The 10-minute delivery model has hit a roadblock! Blinkit and Zepto's business model is in crisis; will the superfast service be shut down?
India’s rapidly growing quick commerce business is in jeopardy. In a sudden strike on New Year’s Eve, more than 200,000 delivery workers across the country refused to deliver food, groceries, and other orders. While the gig workers’ demands for fair wages and safety could be partially met by the platforms employing them, the union leading the protest wants a fundamental change: an end to 10-minute deliveries, a move that would be a major disruption.
According to a Bloomberg report, like elsewhere, Indian consumers’ desire for goods delivered in under half an hour began during the pandemic lockdowns – especially for everyday essentials. But while companies like Fridge No More, Byke, Jokr, and Getir shut down or disappeared in the US as shopping habits normalized, the Indian industry continued to grow by shortening delivery times and adding more items to its list of products, from pillows to medicines and food.
Dark Stores to Triple by 2030
According to the Bloomberg report, apps like Blinkit, Swiggy Instamart, and Zepto have invested heavily in so-called dark stores. These stores are strategically located warehouses that help fulfill online orders. Traditional retailers led by Mukesh Ambani and e-commerce giants like Amazon.com Inc. and Walmart Inc.’s Flipkart were late entrants to this sector, but are now also investing heavily.
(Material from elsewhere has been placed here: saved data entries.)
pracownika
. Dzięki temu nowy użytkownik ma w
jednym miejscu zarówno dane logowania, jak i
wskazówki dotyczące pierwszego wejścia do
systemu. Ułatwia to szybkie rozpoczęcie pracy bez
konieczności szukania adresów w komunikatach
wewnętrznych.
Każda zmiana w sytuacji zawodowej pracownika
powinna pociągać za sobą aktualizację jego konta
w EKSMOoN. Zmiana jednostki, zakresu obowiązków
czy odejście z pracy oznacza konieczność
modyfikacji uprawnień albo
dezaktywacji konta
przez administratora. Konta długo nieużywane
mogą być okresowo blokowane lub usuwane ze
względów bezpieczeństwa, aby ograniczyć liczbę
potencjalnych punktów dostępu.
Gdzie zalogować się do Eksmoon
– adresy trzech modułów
Real estate broker Savills PLC estimates that the number of dark stores will triple from 2,500 to 7,500 by 2030, as the demand for 10-minute deliveries spreads to smaller Indian cities.
The Debate That Has Been Sparked
The gig workers’ strike has sparked a debate about the cost of this addiction. The apps claim they don’t put undue time pressure on the drivers. But delays translate into poor ratings, angry calls from supervisors, and financial penalties, forcing riders to take risky drives on narrow, congested, and potholed roads that are already notorious for a death every three minutes. In the capital, New Delhi, venturing onto the roads means constant exposure to dangerously polluted air.
Quick-Commerce Companies' Shares Plummet
Even before the recent disruption, investors were spooked by demands for better social security for gig workers under India’s new labor codes. Since mid-October, shares of Swiggy Ltd. and Eternal Ltd. (which owns food delivery service Zomato and quick-commerce app Blinkit) have fallen by about 20%, while the benchmark Nifty 50 index has remained largely stable, according to a Bloomberg report. The sudden strike has further complicated the situation. If regulators order consumers to be a little more patient — or tell workers not to get frustrated — the business model could collapse before it even becomes profitable.
Zomato Founder Explains the Math
The new giants of quick commerce are trying to prevent such an outcome. In several posts on X, Eternal CEO Deepinder Goyal blamed “a few mischievous elements” for disrupting agents who weren’t striking. He said the strike hadn’t affected operations, with the number of orders reaching a lifetime high of 7.5 million on December 31. But even while dismissing the strike, Goyal has gone to considerable lengths to address the growing social concerns.
He says the mandatory 10-minute rule isn’t encouraging unsafe driving — Blinkit riders cover an average distance of 2 kilometers (1.2 miles) at a speed of 16 kilometers per hour. The company covers the drivers’ insurance premiums. Finally, on average, an employee earns ₹102 ($1.13) for every hour they are logged in. (Tips are extra, but negligible.) For someone working 10 hours a day, 26 days a month, after deducting fuel and vehicle maintenance costs, this amounts to ₹21,000 per month. He asked on X, “Now tell me, is this unfair? Especially for an unskilled job, which is mostly part-time and has no entry barriers?”
Goyal's Flawed Argument
Goyal's own data reveals the flaw in this model. In his hypothetical example, very few people are actually putting in the effort required to earn ₹21,000 per month. In a year, a Zomato delivery worker worked an average of 38 days, or seven hours a day. Only 2.3 percent of employees worked more than 250 days. If gig work is a viable alternative to urban poverty and a lack of formal sector jobs, then surely more people would be trying to maximize their earnings on this platform.
No Shortage of Labor in India
One possible reason is that the vast surplus of labor in India makes it difficult for gig workers to consistently meet their earning targets, and quick commerce is not immune to this. Millions of riders voluntarily leave the platform every year, and millions more join, but customers still face delays in getting their orders picked up and delivered.